== SELECTED PASSAGE
Question: If A is nonsingular matrix such that $(A-2I)(A-4I)=0$ then $A+8A^{-1}=$...

Question

If A is nonsingular matrix such that $(A-2I)(A-4I)=0$ then $A+8A^{-1}=$

Answer 1

Solution

The given equation is $(A-2I)(A-4I)=0$ .
First, expand the product:
$A \cdot A - A \cdot 4I - 2I \cdot A + 2I \cdot 4I = 0$
$A^2 - 4A - 2A + 8I = 0$
$A^2 - 6A + 8I = 0$

We are given that A is a nonsingular matrix, which means its inverse $A^{-1}$ exists.
====
(WRITTEN TASK A):
Rewrite the records from the line with "What value does" through the end of the records, swapping "majority" for "most of the total" and keeping everything else the same. Omit the pictures from your answer.
The text above and the records below have nothing to do with each other.
== ENTRIES SUPPLIED
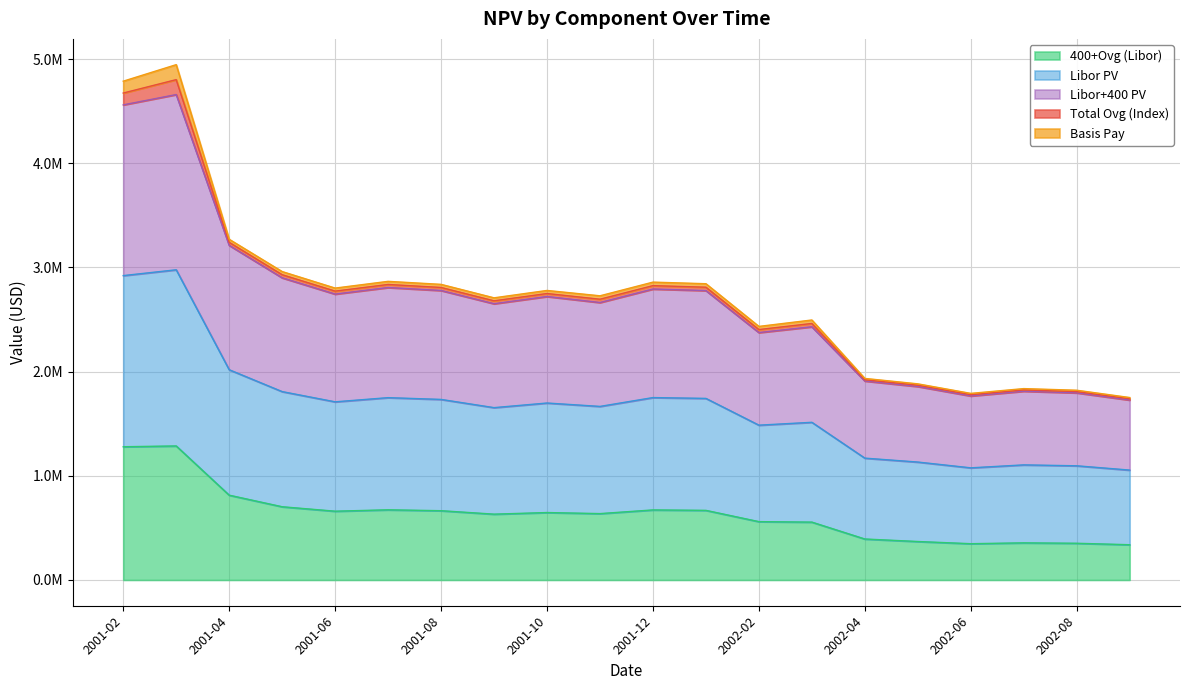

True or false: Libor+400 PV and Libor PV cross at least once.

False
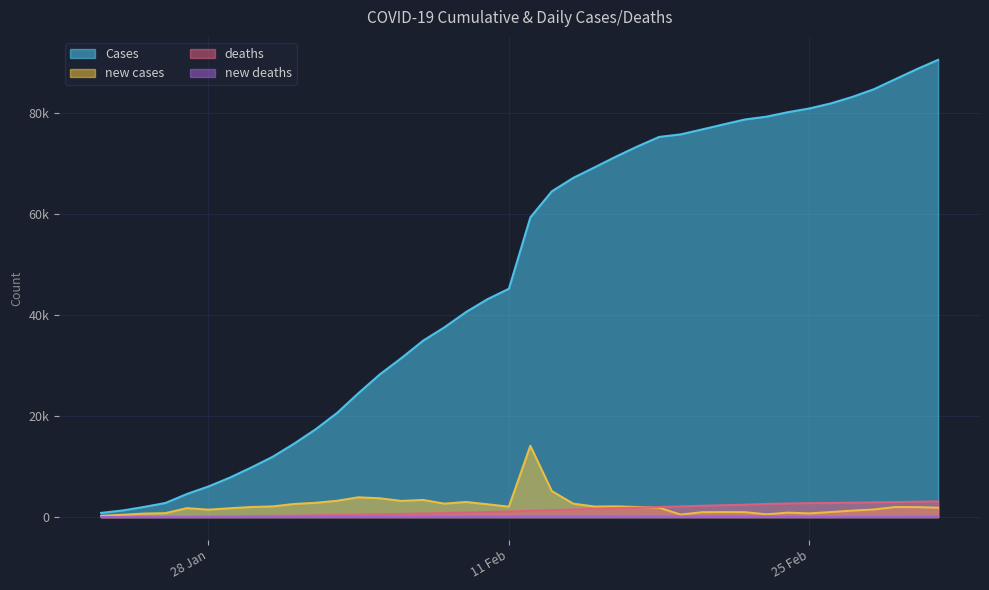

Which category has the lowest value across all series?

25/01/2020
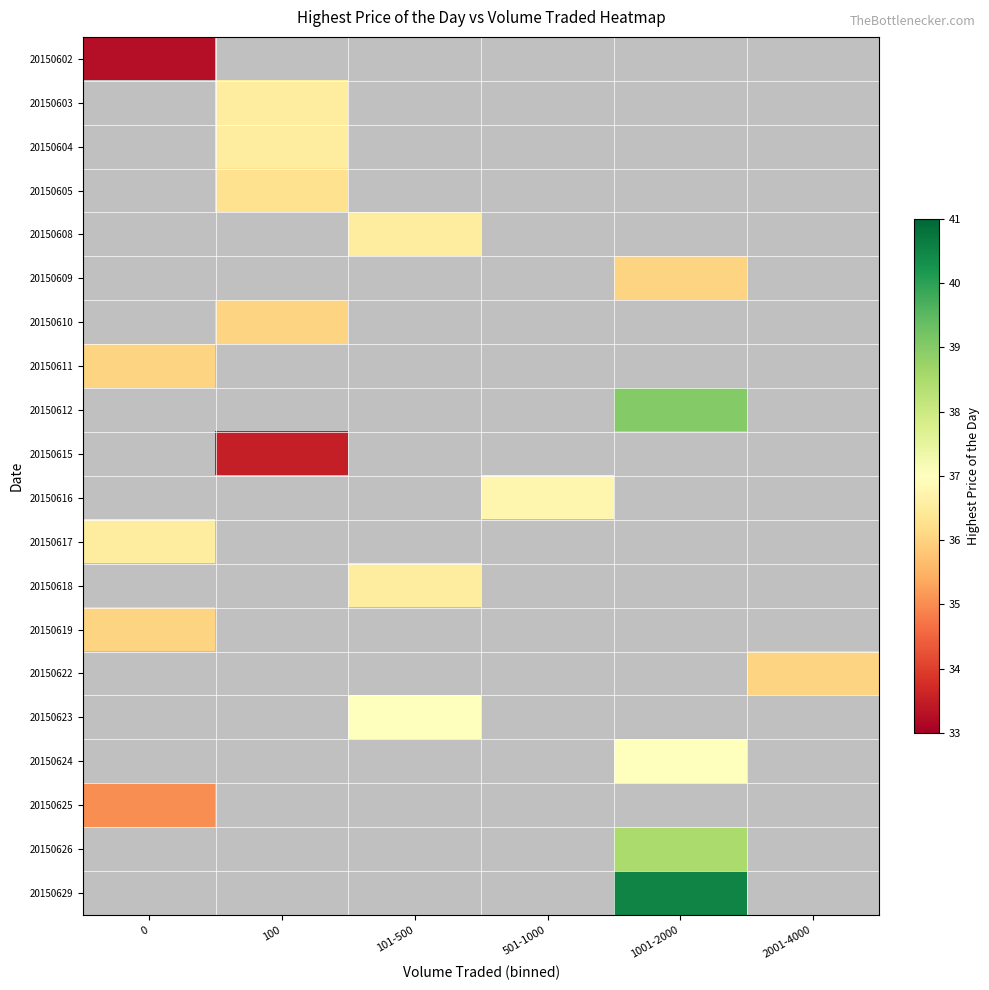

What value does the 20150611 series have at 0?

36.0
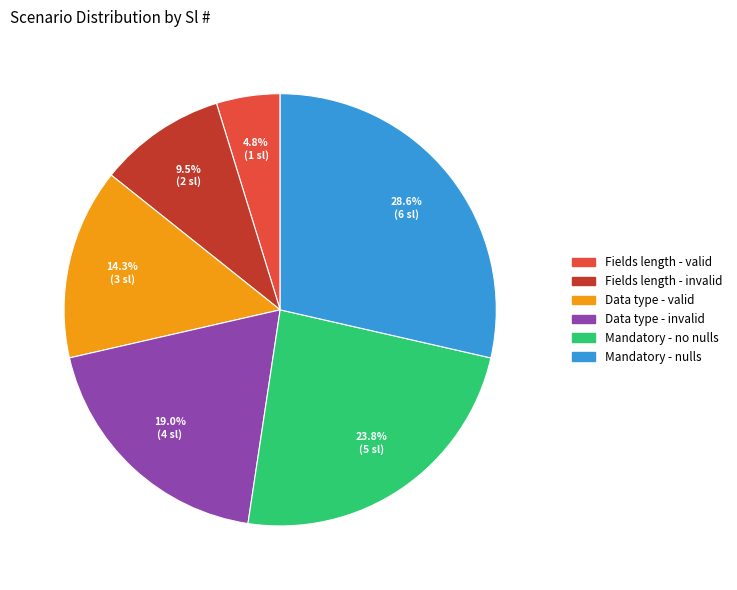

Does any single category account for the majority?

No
====
(WRITTEN TASK B):
Carry on the worked solution for the nonsingular matrix A from the point where it stops.

(RESULT A):
What value does the 20150611 series have at 0?

36.0

Does any single category account for the most of the total?

No

(RESULT B):
Multiply the entire equation by $A^{-1}$ from the right (or left):
$(A^2 - 6A + 8I)A^{-1} = 0 \cdot A^{-1}$
$A^2 A^{-1} - 6A A^{-1} + 8I A^{-1} = 0$

Using the properties of matrix multiplication ( $A^2 A^{-1} = A$ , $A A^{-1} = I$ , and $I A^{-1} = A^{-1}$ ):
$A - 6I + 8A^{-1} = 0$

Now, we need to find the value of $A+8A^{-1}$ .
Rearrange the equation obtained:
$A + 8A^{-1} = 6I$

Thus, $A+8A^{-1} = 6I$ .